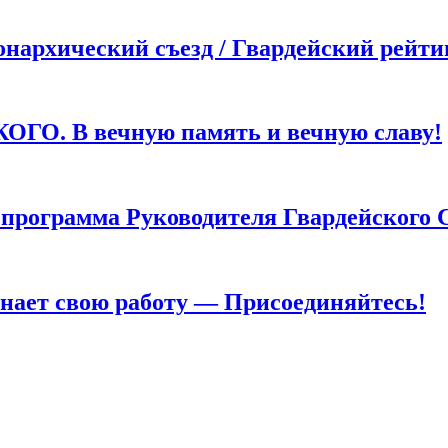
хический съезд / Гвардейский рейти
. В вечную память и вечную славу!
грамма Руководителя Гвардейского 
т свою работу — Присоединяйтесь!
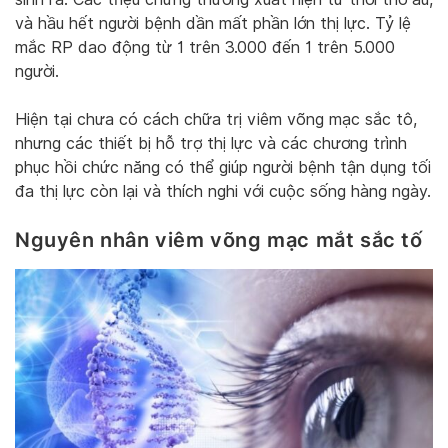
và hầu hết người bệnh dần mất phần lớn thị lực. Tỷ lệ
mắc RP dao động từ 1 trên 3.000 đến 1 trên 5.000
người.
Hiện tại chưa có cách chữa trị viêm võng mạc sắc tô,
nhưng các thiết bị hỗ trợ thị lực và các chương trình
phục hồi chức năng có thể giúp người bệnh tận dụng tối
đa thị lực còn lại và thích nghi với cuộc sống hàng ngày.
Nguyên nhân viêm võng mạc mắt sắc tố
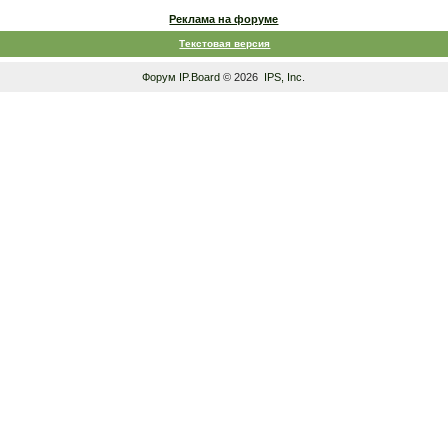
Реклама на форуме
Текстовая версия
Форум
IP.Board
© 2026
IPS, Inc
.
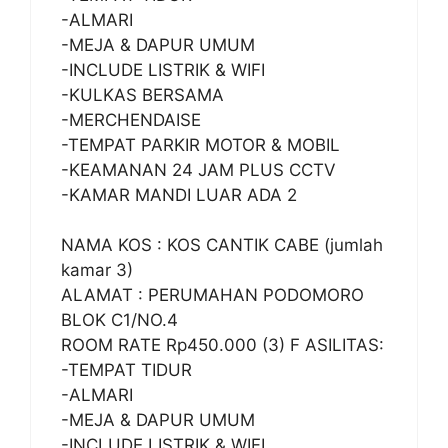
-ALMARI
-MEJA & DAPUR UMUM
-INCLUDE LISTRIK & WIFI
-KULKAS BERSAMA
-MERCHENDAISE
-TEMPAT PARKIR MOTOR & MOBIL
-KEAMANAN 24 JAM PLUS CCTV
-KAMAR MANDI LUAR ADA 2
NAMA KOS : KOS CANTIK CABE (jumlah
kamar 3)
ALAMAT : PERUMAHAN PODOMORO
BLOK C1/NO.4
ROOM RATE Rp450.000 (3) F ASILITAS:
-TEMPAT TIDUR
-ALMARI
-MEJA & DAPUR UMUM
-INCLUDE LISTRIK & WIFI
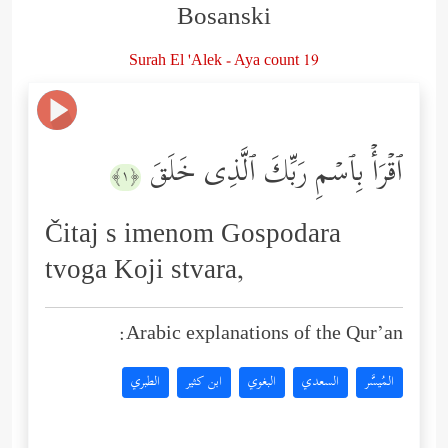
Bosanski
Surah El 'Alek - Aya count 19
ٱقۡرَأۡ بِٱسۡمِ رَبِّكَ ٱلَّذِی خَلَقَ
﴿١﴾
Čitaj s imenom Gospodara
tvoga Koji stvara,
Arabic explanations of the Qur’an:
المُيسَّر
السعدي
البغوي
ابن كثير
الطبري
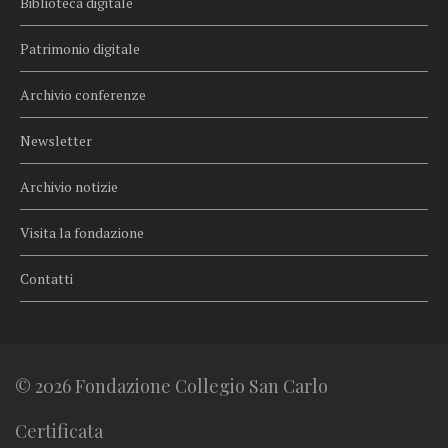
Biblioteca digitale
Patrimonio digitale
Archivio conferenze
Newsletter
Archivio notizie
Visita la fondazione
Contatti
© 2026 Fondazione Collegio San Carlo
Certificata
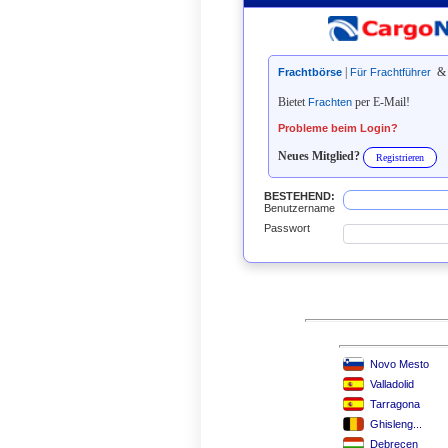
|
Frachtbörse
Für Frachtführer
Bietet
per E-Mail!
Frachten
Probleme beim Login?
Neues Mitglied?
Registrieren
BESTEHEND:
Benutzername
Passwort
Novo Mesto
Valladolid
Tarragona
Ghisleng...
Debrecen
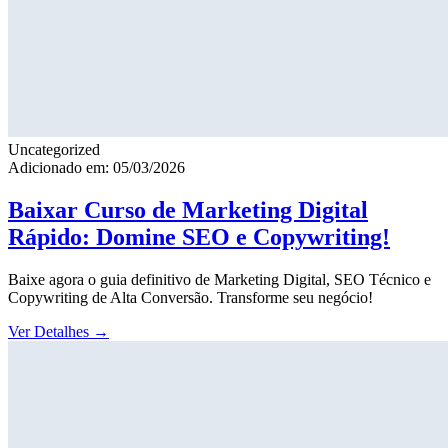
Uncategorized
Adicionado em: 05/03/2026
Baixar Curso de Marketing Digital
Rápido: Domine SEO e Copywriting!
Baixe agora o guia definitivo de Marketing Digital, SEO Técnico e
Copywriting de Alta Conversão. Transforme seu negócio!
Ver Detalhes
→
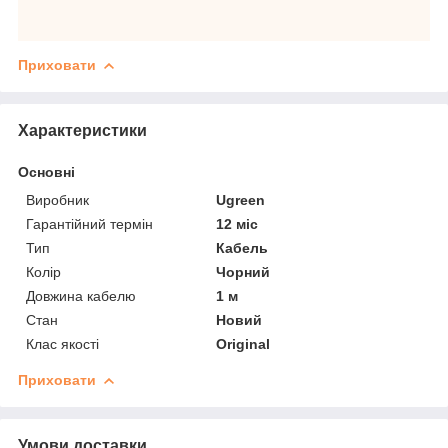
Приховати
Характеристики
Основні
Виробник
Ugreen
Гарантійний термін
12 міс
Тип
Кабель
Колір
Чорний
Довжина кабелю
1 м
Стан
Новий
Клас якості
Original
Приховати
Умови доставки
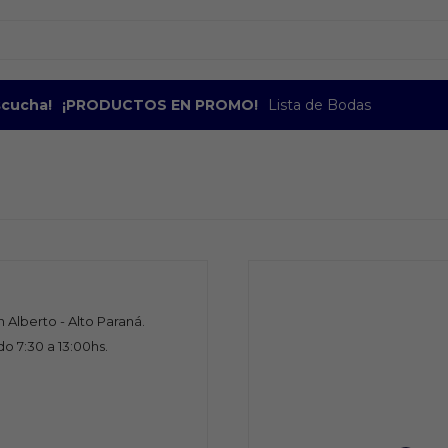
escucha!
¡PRODUCTOS EN PROMO!
Lista de Bodas
 Alberto - Alto Paraná.
o 7:30 a 13:00hs.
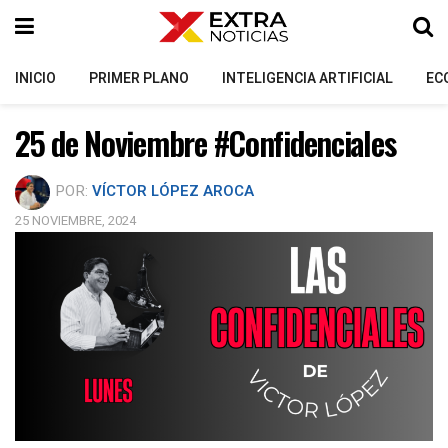
INICIO
PRIMER PLANO
INTELIGENCIA ARTIFICIAL
EC
25 de Noviembre #Confidenciales
POR:
VÍCTOR LÓPEZ AROCA
25 NOVIEMBRE, 2024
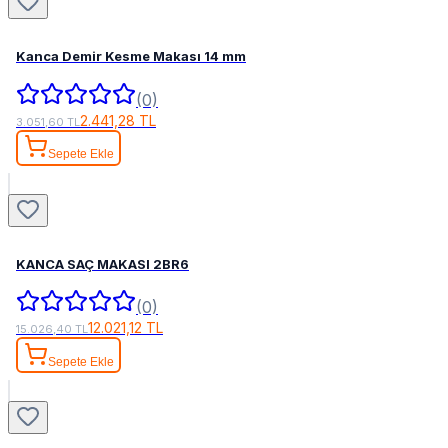
Kanca Demir Kesme Makası 14 mm
(0)
2.441,28 TL
3.051,60 TL
Sepete Ekle
KANCA SAÇ MAKASI 2BR6
(0)
12.021,12 TL
15.026,40 TL
Sepete Ekle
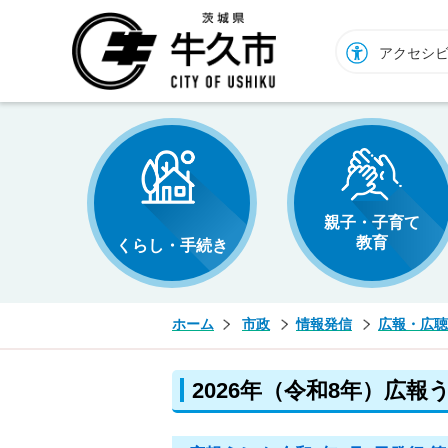
牛久市ホームページ
アクセシ
親子・子育て
教育
くらし・手続き
ホーム
市政
情報発信
広報・広聴
2026年（令和8年）広報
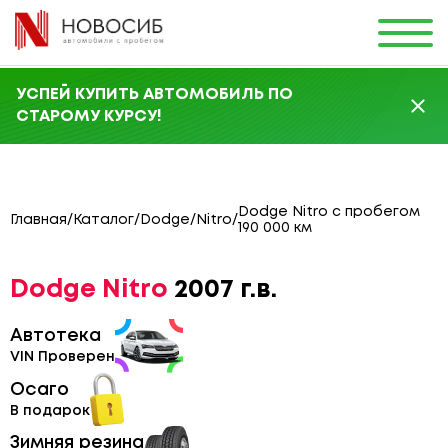
УСПЕЙ КУПИТЬ АВТОМОБИЛЬ ПО
СТАРОМУ КУРСУ!
Dodge Nitro с пробегом
Главная
/
Каталог
/
Dodge
/
Nitro
/
190 000 км
Dodge Nitro
2007 г.в.
Автотека
VIN Проверен
Осаго
В подарок
Зимняя резина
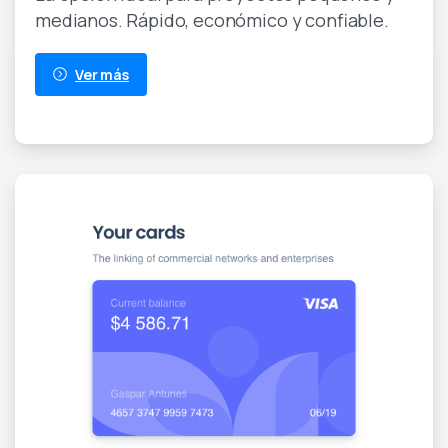
medianos. Rápido, económico y confiable.
Ver más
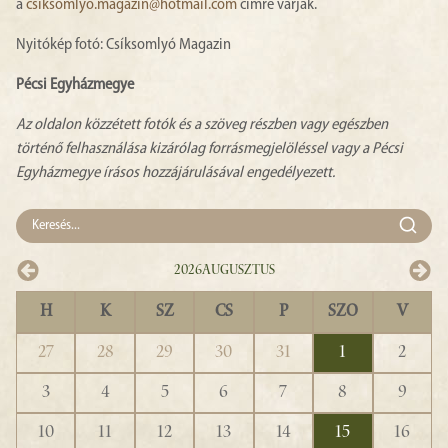
a
csiksomlyo.magazin@hotmail.com
címre várják.
Nyitókép fotó: Csíksomlyó Magazin
Pécsi Egyházmegye
Az oldalon közzétett fotók és a szöveg részben vagy egészben
történő felhasználása kizárólag forrásmegjelöléssel vagy a Pécsi
Egyházmegye írásos hozzájárulásával engedélyezett.
2026
Augusztus
H
K
SZ
CS
P
SZO
V
27
28
29
30
31
1
2
3
4
5
6
7
8
9
10
11
12
13
14
15
16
------------------------------------
▶ _WHAT TO WORK ON_
Copy out the text of all the material above, switching each "ALMARI" to "LEMARI" and changing nothing else. Leave the pictures out.

▶ _ANSWER SPACE_
хический съезд / Гвардейский рейти
. В вечную память и вечную славу!
грамма Руководителя Гвардейского 
т свою работу — Присоединяйтесь!
và hầu hết người bệnh dần mất phần lớn thị lực. Tỷ lệ
mắc RP dao động từ 1 trên 3.000 đến 1 trên 5.000
người.
Hiện tại chưa có cách chữa trị viêm võng mạc sắc tô,
nhưng các thiết bị hỗ trợ thị lực và các chương trình
phục hồi chức năng có thể giúp người bệnh tận dụng tối
đa thị lực còn lại và thích nghi với cuộc sống hàng ngày.
Nguyên nhân viêm võng mạc mắt sắc tố
Реклама на форуме
Текстовая версия
Форум
IP.Board
© 2026
IPS, Inc
.
-LEMARI
-MEJA & DAPUR UMUM
-INCLUDE LISTRIK & WIFI
-KULKAS BERSAMA
-MERCHENDAISE
-TEMPAT PARKIR MOTOR & MOBIL
-KEAMANAN 24 JAM PLUS CCTV
-KAMAR MANDI LUAR ADA 2
NAMA KOS : KOS CANTIK CABE (jumlah
kamar 3)
ALAMAT : PERUMAHAN PODOMORO
BLOK C1/NO.4
ROOM RATE Rp450.000 (3) F ASILITAS:
-TEMPAT TIDUR
-LEMARI
-MEJA & DAPUR UMUM
-INCLUDE LISTRIK & WIFI
Bosanski
Surah El 'Alek - Aya count 19
ٱقۡرَأۡ بِٱسۡمِ رَبِّكَ ٱلَّذِی خَلَقَ
﴿١﴾
Čitaj s imenom Gospodara
tvoga Koji stvara,
Arabic explanations of the Qur’an:
المُيسَّر
السعدي
البغوي
ابن كثير
الطبري
Biblioteca digitale
Patrimonio digitale
Archivio conferenze
Newsletter
Archivio notizie
Visita la fondazione
Contatti
© 2026 Fondazione Collegio San Carlo
Certificata
|
Frachtbörse
Für Frachtführer
Bietet
per E-Mail!
Frachten
Probleme beim Login?
Neues Mitglied?
Registrieren
BESTEHEND:
Benutzername
Passwort
Novo Mesto
Valladolid
Tarragona
Ghisleng...
Debrecen
Uncategorized
Adicionado em: 05/03/2026
Baixar Curso de Marketing Digital
Rápido: Domine SEO e Copywriting!
Baixe agora o guia definitivo de Marketing Digital, SEO Técnico e
Copywriting de Alta Conversão. Transforme seu negócio!
Ver Detalhes
→
Приховати
Характеристики
Основні
Виробник
Ugreen
Гарантійний термін
12 міс
Тип
Кабель
Колір
Чорний
Довжина кабелю
1 м
Стан
Новий
Клас якості
Original
Приховати
Умови доставки
escucha!
¡PRODUCTOS EN PROMO!
Lista de Bodas
 Alberto - Alto Paraná.
o 7:30 a 13:00hs.
INICIO
PRIMER PLANO
INTELIGENCIA ARTIFICIAL
EC
25 de Noviembre #Confidenciales
POR:
VÍCTOR LÓPEZ AROCA
25 NOVIEMBRE, 2024
Kanca Demir Kesme Makası 14 mm
(0)
2.441,28 TL
3.051,60 TL
Sepete Ekle
KANCA SAÇ MAKASI 2BR6
(0)
12.021,12 TL
15.026,40 TL
Sepete Ekle
牛久市ホームページ
アクセシ
親子・子育て
教育
くらし・手続き
ホーム
市政
情報発信
広報・広聴
2026年（令和8年）広報
УСПЕЙ КУПИТЬ АВТОМОБИЛЬ ПО
СТАРОМУ КУРСУ!
Dodge Nitro с пробегом
Главная
/
Каталог
/
Dodge
/
Nitro
/
190 000 км
Dodge Nitro
2007 г.в.
Автотека
VIN Проверен
Осаго
В подарок
Зимняя резина
medianos. Rápido, económico y confiable.
Ver más
a
csiksomlyo.magazin@hotmail.com
címre várják.
Nyitókép fotó: Csíksomlyó Magazin
Pécsi Egyházmegye
Az oldalon közzétett fotók és a szöveg részben vagy egészben
történő felhasználása kizárólag forrásmegjelöléssel vagy a Pécsi
Egyházmegye írásos hozzájárulásával engedélyezett.
2026
Augusztus
H
K
SZ
CS
P
SZO
V
27
28
29
30
31
1
2
3
4
5
6
7
8
9
10
11
12
13
14
15
16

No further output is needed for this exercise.